Po tych słowach Lucas odszedł, a ja stałem jak słup rezygnując z pójścia na kolejną lekcje i wkurwiony ruszyłem do domu myśląc tylko o tym, żeby zwolnić Lucasa z baru, ale przecież nie mogę tego zrobić, bo podpisałem umowę z tym kretynem.
Sam nie wiedziałem co mam myśleć o tym wszystkim. Przecież Luna za każdym razem powtarza mi, że jestem bezuczuciowym dupkiem i niby się zakochała? Przecież to jest tak jakby iść na wojnę bez broni, bo ja sam nie wiem czy coś czuję do niem więcej niż pociąg seksualny, ale teraz przez słowa Lusaca zaczęłam zastanawiać się czy oby na pewno nic do niej nie czuje?
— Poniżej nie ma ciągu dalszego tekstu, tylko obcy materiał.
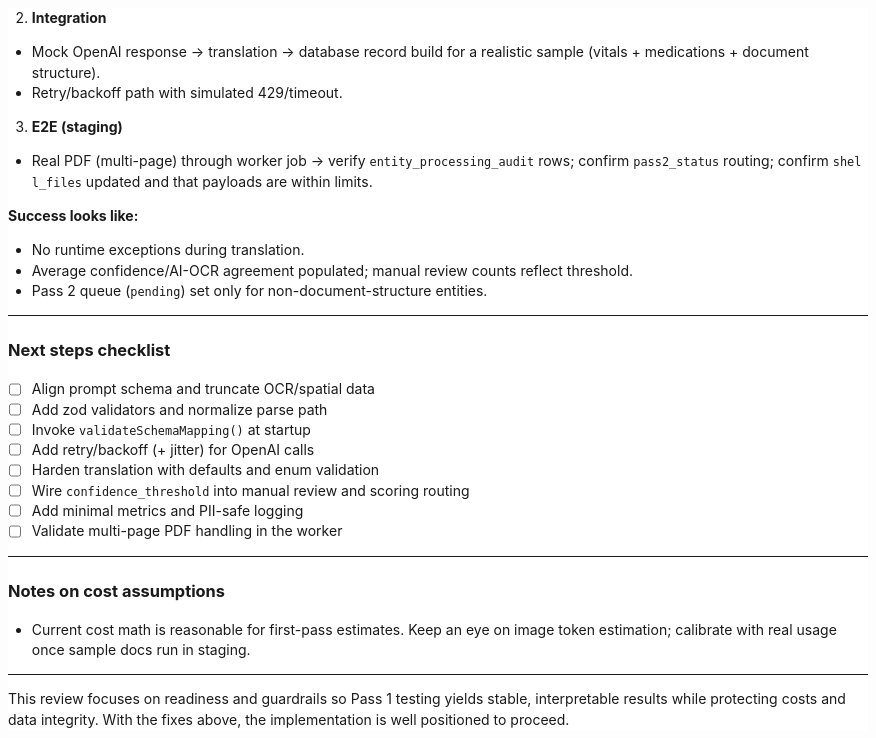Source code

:2) **Integration**
- Mock OpenAI response → translation → database record build for a realistic sample (vitals + medications + document structure).
- Retry/backoff path with simulated 429/timeout.

3) **E2E (staging)**
- Real PDF (multi-page) through worker job → verify `entity_processing_audit` rows; confirm `pass2_status` routing; confirm `shell_files` updated and that payloads are within limits.

**Success looks like:**
- No runtime exceptions during translation.
- Average confidence/AI-OCR agreement populated; manual review counts reflect threshold.
- Pass 2 queue (`pending`) set only for non-document-structure entities.

---

### Next steps checklist

- [ ] Align prompt schema and truncate OCR/spatial data
- [ ] Add zod validators and normalize parse path
- [ ] Invoke `validateSchemaMapping()` at startup
- [ ] Add retry/backoff (+ jitter) for OpenAI calls
- [ ] Harden translation with defaults and enum validation
- [ ] Wire `confidence_threshold` into manual review and scoring routing
- [ ] Add minimal metrics and PII-safe logging
- [ ] Validate multi-page PDF handling in the worker

---

### Notes on cost assumptions

- Current cost math is reasonable for first-pass estimates. Keep an eye on image token estimation; calibrate with real usage once sample docs run in staging.

---

This review focuses on readiness and guardrails so Pass 1 testing yields stable, interpretable results while protecting costs and data integrity. With the fixes above, the implementation is well positioned to proceed.


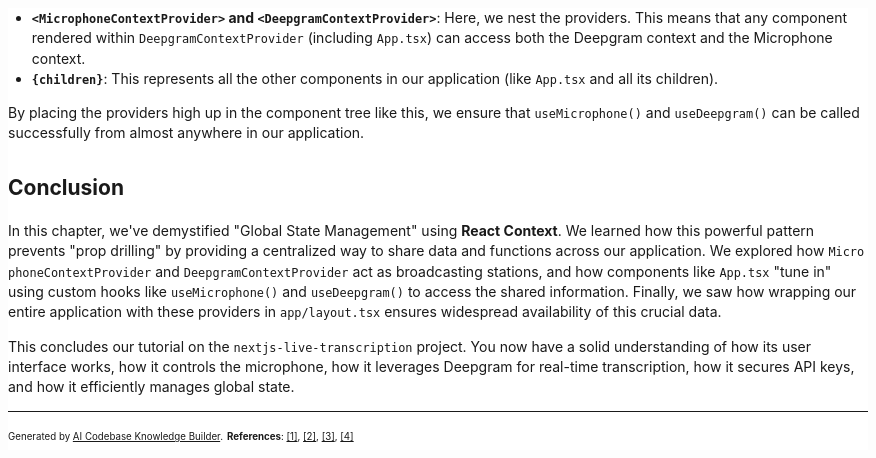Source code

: *   **`<MicrophoneContextProvider>` and `<DeepgramContextProvider>`**: Here, we nest the providers. This means that any component rendered within `DeepgramContextProvider` (including `App.tsx`) can access both the Deepgram context and the Microphone context.
*   **`{children}`**: This represents all the other components in our application (like `App.tsx` and all its children).

By placing the providers high up in the component tree like this, we ensure that `useMicrophone()` and `useDeepgram()` can be called successfully from almost anywhere in our application.

## Conclusion

In this chapter, we've demystified "Global State Management" using **React Context**. We learned how this powerful pattern prevents "prop drilling" by providing a centralized way to share data and functions across our application. We explored how `MicrophoneContextProvider` and `DeepgramContextProvider` act as broadcasting stations, and how components like `App.tsx` "tune in" using custom hooks like `useMicrophone()` and `useDeepgram()` to access the shared information. Finally, we saw how wrapping our entire application with these providers in `app/layout.tsx` ensures widespread availability of this crucial data.

This concludes our tutorial on the `nextjs-live-transcription` project. You now have a solid understanding of how its user interface works, how it controls the microphone, how it leverages Deepgram for real-time transcription, how it secures API keys, and how it efficiently manages global state.

---

<sub><sup>Generated by [AI Codebase Knowledge Builder](https://github.com/The-Pocket/Tutorial-Codebase-Knowledge).</sup></sub> <sub><sup>**References**: [[1]](https://github.com/deepgram-starters/nextjs-live-transcription/blob/fa63f1a0a9f39fc9ef1dea993214479dfb5bf244/app/components/App.tsx), [[2]](https://github.com/deepgram-starters/nextjs-live-transcription/blob/fa63f1a0a9f39fc9ef1dea993214479dfb5bf244/app/context/DeepgramContextProvider.tsx), [[3]](https://github.com/deepgram-starters/nextjs-live-transcription/blob/fa63f1a0a9f39fc9ef1dea993214479dfb5bf244/app/context/MicrophoneContextProvider.tsx), [[4]](https://github.com/deepgram-starters/nextjs-live-transcription/blob/fa63f1a0a9f39fc9ef1dea993214479dfb5bf244/app/layout.tsx)</sup></sub>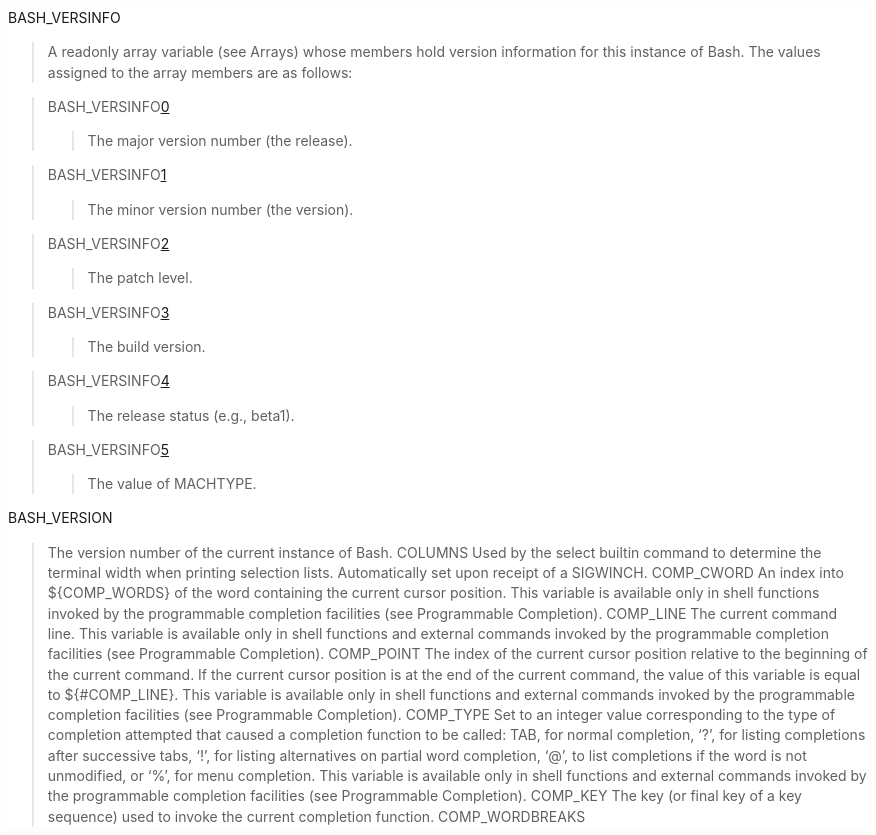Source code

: BASH\_VERSINFO
> A readonly array variable (see Arrays) whose members hold version information for this instance of Bash. The values assigned to the array members are as follows:

> BASH\_VERSINFO[0](0.md)
> > The major version number (the release).

> BASH\_VERSINFO[1](1.md)
> > The minor version number (the version).

> BASH\_VERSINFO[2](2.md)
> > The patch level.

> BASH\_VERSINFO[3](3.md)
> > The build version.

> BASH\_VERSINFO[4](4.md)
> > The release status (e.g., beta1).

> BASH\_VERSINFO[5](5.md)
> > The value of MACHTYPE.


BASH\_VERSION

> The version number of the current instance of Bash.
COLUMNS
> Used by the select builtin command to determine the terminal width when printing selection lists. Automatically set upon receipt of a SIGWINCH.
COMP\_CWORD
> An index into ${COMP\_WORDS} of the word containing the current cursor position. This variable is available only in shell functions invoked by the programmable completion facilities (see Programmable Completion).
COMP\_LINE
> The current command line. This variable is available only in shell functions and external commands invoked by the programmable completion facilities (see Programmable Completion).
COMP\_POINT
> The index of the current cursor position relative to the beginning of the current command. If the current cursor position is at the end of the current command, the value of this variable is equal to ${#COMP\_LINE}. This variable is available only in shell functions and external commands invoked by the programmable completion facilities (see Programmable Completion).
COMP\_TYPE
> Set to an integer value corresponding to the type of completion attempted that caused a completion function to be called: TAB, for normal completion, ‘?’, for listing completions after successive tabs, ‘!’, for listing alternatives on partial word completion, ‘@’, to list completions if the word is not unmodified, or ‘%’, for menu completion. This variable is available only in shell functions and external commands invoked by the programmable completion facilities (see Programmable Completion).
COMP\_KEY
> The key (or final key of a key sequence) used to invoke the current completion function.
COMP\_WORDBREAKS
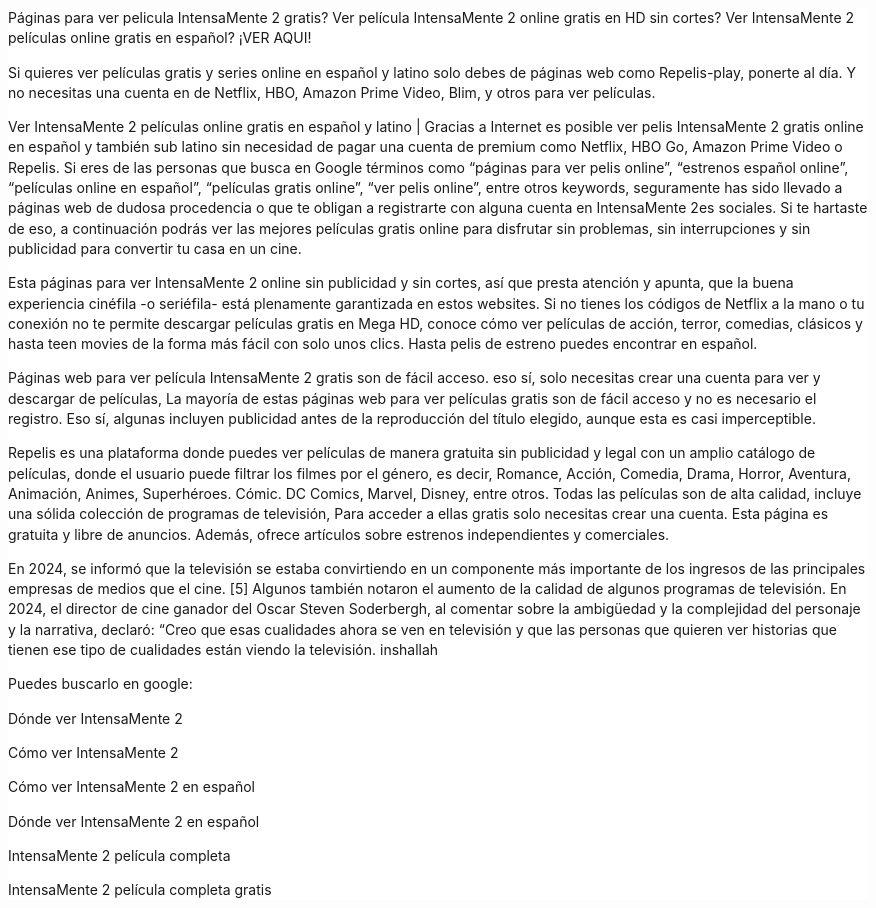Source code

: Páginas para ver pelicula IntensaMente 2 gratis? Ver película IntensaMente 2 online gratis en HD sin cortes? Ver IntensaMente 2 películas online gratis en español? ¡VER AQUI!

Si quieres ver películas gratis y series online en español y latino solo debes de páginas web como Repelis-play, ponerte al día. Y no necesitas una cuenta en de Netflix, HBO, Amazon Prime Video, Blim, y otros para ver películas.

Ver IntensaMente 2 películas online gratis en español y latino | Gracias a Internet es posible ver pelis IntensaMente 2 gratis online en español y también sub latino sin necesidad de pagar una cuenta de premium como Netflix, HBO Go, Amazon Prime Video o Repelis. Si eres de las personas que busca en Google términos como “páginas para ver pelis online”, “estrenos español online”, “películas online en español”, “películas gratis online”, “ver pelis online”, entre otros keywords, seguramente has sido llevado a páginas web de dudosa procedencia o que te obligan a registrarte con alguna cuenta en IntensaMente 2es sociales. Si te hartaste de eso, a continuación podrás ver las mejores películas gratis online para disfrutar sin problemas, sin interrupciones y sin publicidad para convertir tu casa en un cine.

Esta páginas para ver IntensaMente 2 online sin publicidad y sin cortes, así que presta atención y apunta, que la buena experiencia cinéfila -o seriéfila- está plenamente garantizada en estos websites. Si no tienes los códigos de Netflix a la mano o tu conexión no te permite descargar películas gratis en Mega HD, conoce cómo ver películas de acción, terror, comedias, clásicos y hasta teen movies de la forma más fácil con solo unos clics. Hasta pelis de estreno puedes encontrar en español.

Páginas web para ver película IntensaMente 2 gratis son de fácil acceso. eso sí, solo necesitas crear una cuenta para ver y descargar de películas, La mayoría de estas páginas web para ver películas gratis son de fácil acceso y no es necesario el registro. Eso sí, algunas incluyen publicidad antes de la reproducción del título elegido, aunque esta es casi imperceptible.

Repelis es una plataforma donde puedes ver películas de manera gratuita sin publicidad y legal con un amplio catálogo de películas, donde el usuario puede filtrar los filmes por el género, es decir, Romance, Acción, Comedia, Drama, Horror, Aventura, Animación, Animes, Superhéroes. Cómic. DC Comics, Marvel, Disney, entre otros. Todas las películas son de alta calidad, incluye una sólida colección de programas de televisión, Para acceder a ellas gratis solo necesitas crear una cuenta. Esta página es gratuita y libre de anuncios. Además, ofrece artículos sobre estrenos independientes y comerciales.

En 2024, se informó que la televisión se estaba convirtiendo en un componente más importante de los ingresos de las principales empresas de medios que el cine. [5] Algunos también notaron el aumento de la calidad de algunos programas de televisión. En 2024, el director de cine ganador del Oscar Steven Soderbergh, al comentar sobre la ambigüedad y la complejidad del personaje y la narrativa, declaró: “Creo que esas cualidades ahora se ven en televisión y que las personas que quieren ver historias que tienen ese tipo de cualidades están viendo la televisión. inshallah

Puedes buscarlo en google:

Dónde ver IntensaMente 2

Cómo ver IntensaMente 2

Cómo ver IntensaMente 2 en español

Dónde ver IntensaMente 2 en español

IntensaMente 2 película completa

IntensaMente 2 película completa gratis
Jest zdecydowanie wkurwiająca, ale mniej niż inne laski. Jest też naprawdę ładna i ma piękne kobiece krztałty, ale nie znam jej prawie w ogóle i nie jestem pewny czy mógłbym z nią być, bo to Luna...dziewczyna, która jest wytykana w szkole palcami, a ja sam jeszcze miesiąc temu ośmieszałem ją przed wszystkim, a teraz zaczęłam zastanawiać się czy coś do niej czuje.
Po chwili dostałem wiadomość, więc szybko otworzyłem konwersje.
Luna: pójdę z tobą na imprezę.
Ja: a do łóżka?
Luna: Chris, jesteś dupkiem.
Uśmiechnęłem się jak głupi do telefonu, bo nawet nie zauważyłem, kiedy pokochałem jak mówi do mnie 'chris'
Ja: nie odmówiłaś, więc wezmę to za dobrą monetę :) będę chwilę po dwudziestej pod twoim domem.
Podoba się taki luźny rozdział? I wow pierwszy z perspektywy Chrisa.